* What you will do *
Only the lines below starting at the one containing "پنالتی‌های دستی توسط" and ending at the one containing "این فعالیت‌ها است." belong in the answer, each copied exactly.

━━━ Information provided ━━━

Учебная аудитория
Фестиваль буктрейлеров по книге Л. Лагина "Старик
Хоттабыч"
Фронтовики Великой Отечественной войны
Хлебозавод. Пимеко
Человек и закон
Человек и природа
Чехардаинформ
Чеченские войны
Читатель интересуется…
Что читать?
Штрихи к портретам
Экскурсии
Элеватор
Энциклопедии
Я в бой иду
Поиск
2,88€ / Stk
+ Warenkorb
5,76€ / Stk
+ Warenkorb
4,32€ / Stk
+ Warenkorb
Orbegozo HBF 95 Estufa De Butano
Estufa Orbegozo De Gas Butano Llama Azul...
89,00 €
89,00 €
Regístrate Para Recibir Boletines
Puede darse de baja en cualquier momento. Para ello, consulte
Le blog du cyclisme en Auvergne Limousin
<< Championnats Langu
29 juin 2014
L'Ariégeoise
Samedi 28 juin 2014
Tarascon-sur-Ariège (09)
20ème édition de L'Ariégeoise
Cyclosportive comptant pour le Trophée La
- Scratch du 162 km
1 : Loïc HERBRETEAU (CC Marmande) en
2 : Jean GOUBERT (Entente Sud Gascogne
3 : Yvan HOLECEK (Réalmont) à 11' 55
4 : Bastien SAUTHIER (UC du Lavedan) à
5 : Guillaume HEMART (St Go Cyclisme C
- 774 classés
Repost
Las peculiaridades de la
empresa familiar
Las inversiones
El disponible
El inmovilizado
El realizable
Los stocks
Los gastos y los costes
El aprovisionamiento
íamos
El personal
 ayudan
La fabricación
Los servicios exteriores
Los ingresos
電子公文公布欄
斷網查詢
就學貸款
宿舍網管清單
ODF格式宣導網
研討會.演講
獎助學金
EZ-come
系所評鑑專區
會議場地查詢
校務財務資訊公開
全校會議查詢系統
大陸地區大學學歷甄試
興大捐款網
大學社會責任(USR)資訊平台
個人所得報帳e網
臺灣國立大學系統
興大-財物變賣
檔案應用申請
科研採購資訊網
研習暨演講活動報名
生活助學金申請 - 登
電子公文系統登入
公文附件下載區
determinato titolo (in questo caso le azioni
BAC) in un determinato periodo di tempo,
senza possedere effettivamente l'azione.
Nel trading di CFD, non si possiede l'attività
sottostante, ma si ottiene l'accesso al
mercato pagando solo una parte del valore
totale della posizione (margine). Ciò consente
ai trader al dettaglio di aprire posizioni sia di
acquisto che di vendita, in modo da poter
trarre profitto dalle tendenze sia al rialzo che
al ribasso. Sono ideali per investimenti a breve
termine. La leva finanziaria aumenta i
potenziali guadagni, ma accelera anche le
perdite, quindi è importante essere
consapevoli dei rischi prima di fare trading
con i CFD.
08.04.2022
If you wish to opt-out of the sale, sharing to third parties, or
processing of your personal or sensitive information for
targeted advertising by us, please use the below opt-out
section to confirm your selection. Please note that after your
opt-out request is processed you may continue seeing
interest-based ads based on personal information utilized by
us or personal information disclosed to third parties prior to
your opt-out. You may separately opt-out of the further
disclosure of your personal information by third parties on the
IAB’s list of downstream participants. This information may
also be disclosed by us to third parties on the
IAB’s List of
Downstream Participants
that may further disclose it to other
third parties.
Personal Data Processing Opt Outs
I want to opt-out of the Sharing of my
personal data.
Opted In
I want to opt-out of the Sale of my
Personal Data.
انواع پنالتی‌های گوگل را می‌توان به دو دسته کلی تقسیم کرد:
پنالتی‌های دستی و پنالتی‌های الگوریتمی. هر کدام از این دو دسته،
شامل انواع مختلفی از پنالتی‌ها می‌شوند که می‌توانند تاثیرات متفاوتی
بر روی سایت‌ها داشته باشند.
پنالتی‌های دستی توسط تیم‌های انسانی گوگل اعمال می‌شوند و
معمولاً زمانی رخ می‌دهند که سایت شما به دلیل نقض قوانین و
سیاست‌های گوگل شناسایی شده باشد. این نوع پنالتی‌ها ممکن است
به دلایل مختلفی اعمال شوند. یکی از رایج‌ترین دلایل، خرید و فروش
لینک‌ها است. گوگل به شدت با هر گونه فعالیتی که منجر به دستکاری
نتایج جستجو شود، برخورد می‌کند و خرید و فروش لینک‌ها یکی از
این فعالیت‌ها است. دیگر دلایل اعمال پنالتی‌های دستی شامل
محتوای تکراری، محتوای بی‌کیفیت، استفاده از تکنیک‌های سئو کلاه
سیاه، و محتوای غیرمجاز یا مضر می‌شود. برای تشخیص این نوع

━━━

* Response to the task *
پنالتی‌های دستی توسط تیم‌های انسانی گوگل اعمال می‌شوند و
معمولاً زمانی رخ می‌دهند که سایت شما به دلیل نقض قوانین و
سیاست‌های گوگل شناسایی شده باشد. این نوع پنالتی‌ها ممکن است
به دلایل مختلفی اعمال شوند. یکی از رایج‌ترین دلایل، خرید و فروش
لینک‌ها است. گوگل به شدت با هر گونه فعالیتی که منجر به دستکاری
نتایج جستجو شود، برخورد می‌کند و خرید و فروش لینک‌ها یکی از
این فعالیت‌ها است. دیگر دلایل اعمال پنالتی‌های دستی شامل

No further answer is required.